Il me semble nécessaire également de tout faire pour rendre les réseaux de transport en commun complémentaires. Par exemple, il faut développer, partout où cela ne se fait pas encore, les réseaux affluents vers les villes universitaires et les irriguer avec des correspondances simplifiées. Il faut que les étudiants, d’où qu’ils viennent, puissent facilement rejoindre leur université en empruntant sur 90% du trajet des moyens de locomotion peu polluants. Le développement du covoiturage étudiant, qui est une réalité dans beaucoup d’établissements, montre que la demande est extrêmement importante  en matière d’investissements dans le domaine de l’accès aux études. Le procédé en lui-même doit être encourage et l’ensemble des collectivités locales doit tout faire pour encourager ces procédés : Il peut s’agir, par exemple, d’organiser dans les petites communes et de manière institutionnelle un système de covoiturage soit vers la grande gare la plus proche, soit directement vers le centre de la ville universitaire selon la distance totale à parcourir. Quitte à ce que ceux qui jouent le jeu du covoiturage se voient récompensés par la possibilité de déduire de ses revenus déclarés l’essence utilisée pour le transport, à la manière des dons aux associations caritatives. L’essentiel est aussi de permettre aux jeunes dont les parents ne peuvent pas les emmener à la gare de se rendre à l’Université sans « galères ». L’Etat doit aussi s’engager dans les aides diverses fournies aux jeunes désirant investir dans des véhicules peu ou pas polluants. Trop de jeunes se rabattent sur de vieux modèles très polluants faute de moyens suffisants. A l’instar du « bonus-malus », les étudiants qui désirent faire cet effort devraient se voir soutenus par l’état (emprunt à taux zéro pour financer l’achat, remboursable après les études).
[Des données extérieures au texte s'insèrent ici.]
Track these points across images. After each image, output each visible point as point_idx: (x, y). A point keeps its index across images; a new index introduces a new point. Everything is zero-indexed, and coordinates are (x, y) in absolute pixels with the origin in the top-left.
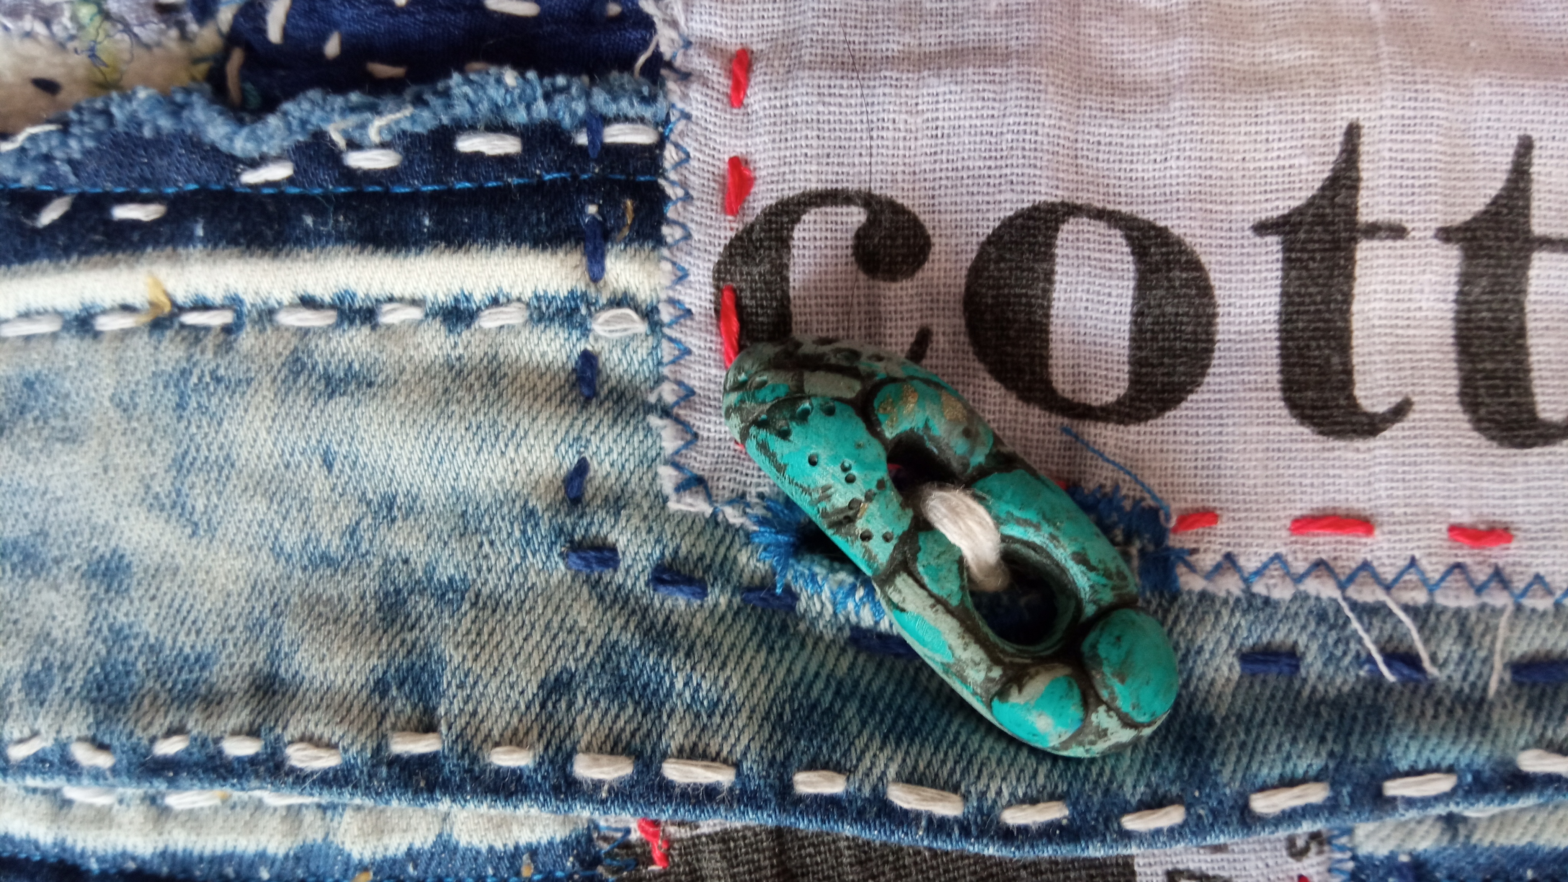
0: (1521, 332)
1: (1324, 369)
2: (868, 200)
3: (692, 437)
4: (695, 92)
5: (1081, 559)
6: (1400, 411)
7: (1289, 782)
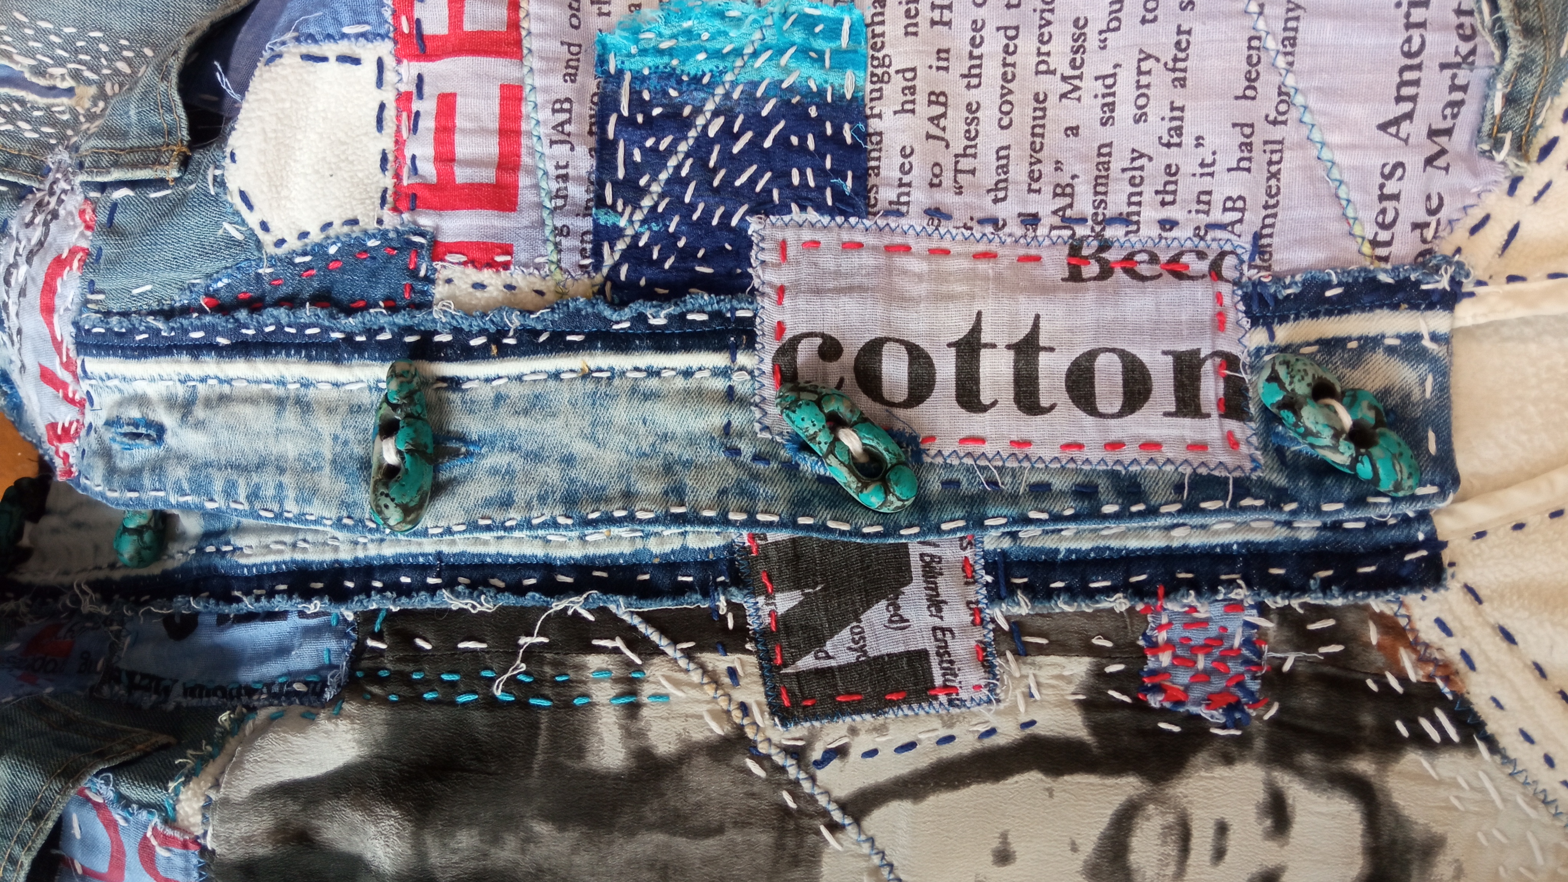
0: (1037, 378)
1: (971, 391)
2: (823, 335)
3: (765, 414)
4: (766, 300)
5: (887, 450)
6: (994, 404)
7: (952, 520)
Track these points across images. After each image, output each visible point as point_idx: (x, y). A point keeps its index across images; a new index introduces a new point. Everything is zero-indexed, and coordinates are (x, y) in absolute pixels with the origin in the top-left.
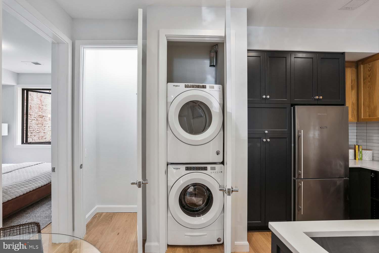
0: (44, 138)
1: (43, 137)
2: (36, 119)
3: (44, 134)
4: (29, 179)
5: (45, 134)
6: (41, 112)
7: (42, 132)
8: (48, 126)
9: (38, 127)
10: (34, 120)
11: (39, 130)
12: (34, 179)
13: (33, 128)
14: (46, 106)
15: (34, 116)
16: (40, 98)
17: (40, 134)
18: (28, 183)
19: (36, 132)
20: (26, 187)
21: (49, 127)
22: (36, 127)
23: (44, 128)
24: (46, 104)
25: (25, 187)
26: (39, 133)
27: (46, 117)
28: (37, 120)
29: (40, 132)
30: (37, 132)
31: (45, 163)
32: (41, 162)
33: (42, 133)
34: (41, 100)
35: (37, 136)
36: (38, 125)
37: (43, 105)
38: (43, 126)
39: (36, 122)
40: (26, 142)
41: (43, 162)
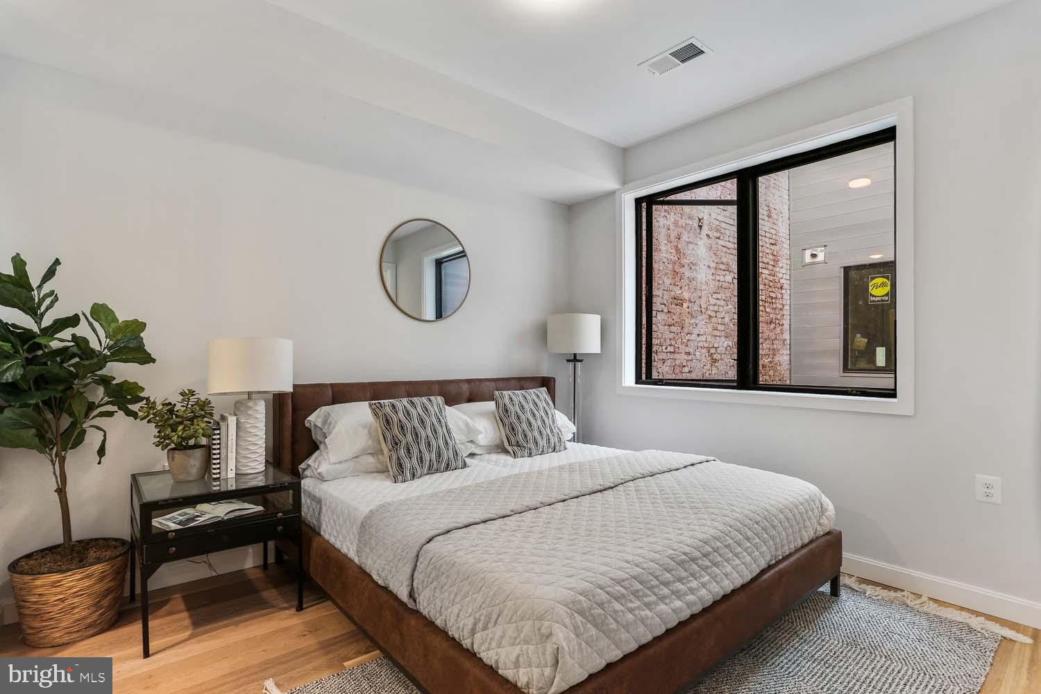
0: (686, 369)
1: (684, 366)
2: (666, 310)
3: (686, 357)
4: (687, 549)
5: (690, 358)
6: (678, 288)
7: (683, 348)
8: (698, 332)
9: (672, 336)
10: (662, 311)
11: (673, 343)
12: (703, 551)
13: (660, 336)
14: (691, 268)
15: (662, 298)
16: (676, 244)
17: (676, 356)
18: (684, 574)
19: (666, 348)
20: (678, 595)
21: (698, 335)
22: (668, 335)
23: (687, 338)
24: (691, 263)
25: (673, 593)
26: (674, 352)
27: (691, 302)
28: (669, 312)
29: (677, 350)
30: (668, 350)
31: (718, 462)
32: (704, 458)
33: (681, 353)
34: (677, 250)
35: (669, 363)
36: (673, 329)
37: (683, 266)
38: (686, 330)
39: (666, 318)
40: (646, 378)
41: (710, 458)
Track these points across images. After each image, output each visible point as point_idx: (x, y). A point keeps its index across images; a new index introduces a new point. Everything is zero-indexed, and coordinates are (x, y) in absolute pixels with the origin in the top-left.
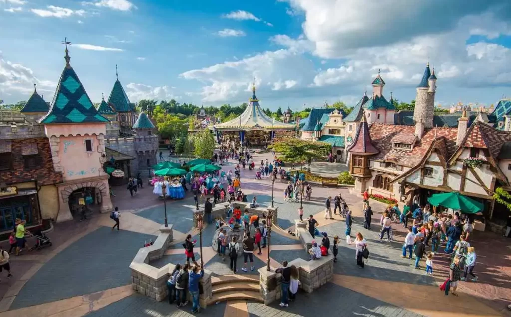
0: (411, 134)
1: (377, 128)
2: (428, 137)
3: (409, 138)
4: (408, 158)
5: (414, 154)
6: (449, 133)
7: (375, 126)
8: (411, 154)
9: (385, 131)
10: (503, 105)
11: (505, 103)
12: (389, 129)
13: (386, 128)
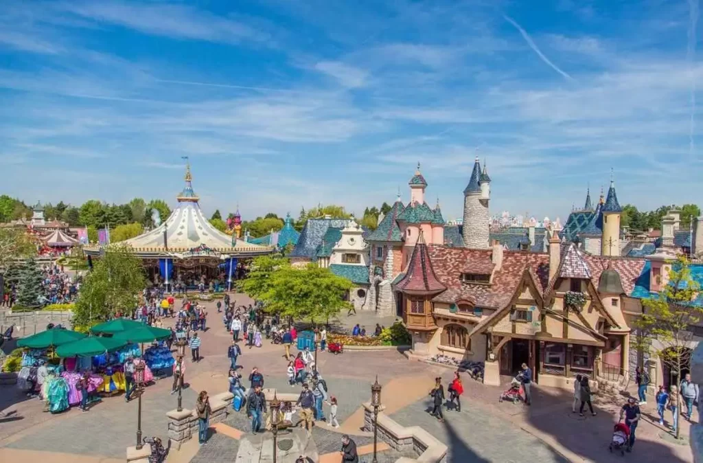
0: (487, 262)
1: (437, 253)
2: (510, 266)
3: (485, 267)
4: (487, 296)
5: (495, 290)
6: (536, 259)
7: (434, 250)
8: (491, 290)
9: (449, 257)
10: (575, 219)
11: (578, 217)
12: (455, 254)
13: (450, 253)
Cette aide, évidemment, doit cibler les jeunes dont le besoin d’acquérir un véhicule est réel. Il ne s’agit pas de mener une politique « Un étudiant = une voiture », bien au contraire, mais de permettre à ceux n’ayant pas le choix de se déplacer de manière verte sans que cela ne soit, pour eux, un gouffre budgétaire.

 

Mais les initiatives ne doivent pas se cantonner à l’aspect transport : Il est impératif de rendre plus égalitaire le système de bourse : Un étudiant passant du lycée à l’université dans la même ville peut voir sa bourse augmenter largement sans que ses dépenses ne subissent la moindre augmentation. L’APL ne suffit pas pour compenser les inégalités géographiques. Les logements CROUS doivent être réservés en priorité aux étudiants venant de loin et pas être seulement attribués aux étudiants boursiers. Les critères d’attribution des bourses doivent être dans tous les cas refondus et la place géographique doit devenir centrale car une famille avec 2 500 € par mois vivant à 150 km de la ville universitaire aura plus de mal à financer des études qu’un foyer ne recevant que 2000 € / mois mais donc l’enfant irait dans la même ville à l’Université. Pour cela, il faut revaloriser le lieu d’origine en restreignant le champ des possibles aux universités les plus proches : Pas question d’aller volontairement s’inscrire loin pour toucher plus de bourses.

 

Dans ces idées, la place de la région est évidemment centrale mais il ne suffira pas uniquement de financer ces programmes. Il est impératif que la communication autour de ces initiatives permette de les rendre naturelles, ce qui reste le seul moyen de les rendre durables. Il convient également pour l’ensemble des collectivités d’encourager les ouvertures d’UFR locaux délocalisés, comme c’est le cas à Bourges ou à Blois. Ces ouvertures permettent à une population étudiante d’une part de se rendre moins loin pour étudier, au moins les premières années, mais permet également de rendre plus accessibles ces études, les villes moyennes offrant des loyers largement inférieurs. Le coût de la vie en général varie parfois fortement. Il est donc urgent d’agir car la situation n’est réellement pas facile pour ces étudiants ruraux qui, souvent, se voient obligés de se couper, au moins physiquement, de leur famille, faute de moyens pour aller les voir régulièrement. Et si tous les étudiants ne souhaitent pas forcément rentrer chez eux chaque week-end, cela n’est pas une raison pour ne pas leur donner la possibilité de le faire.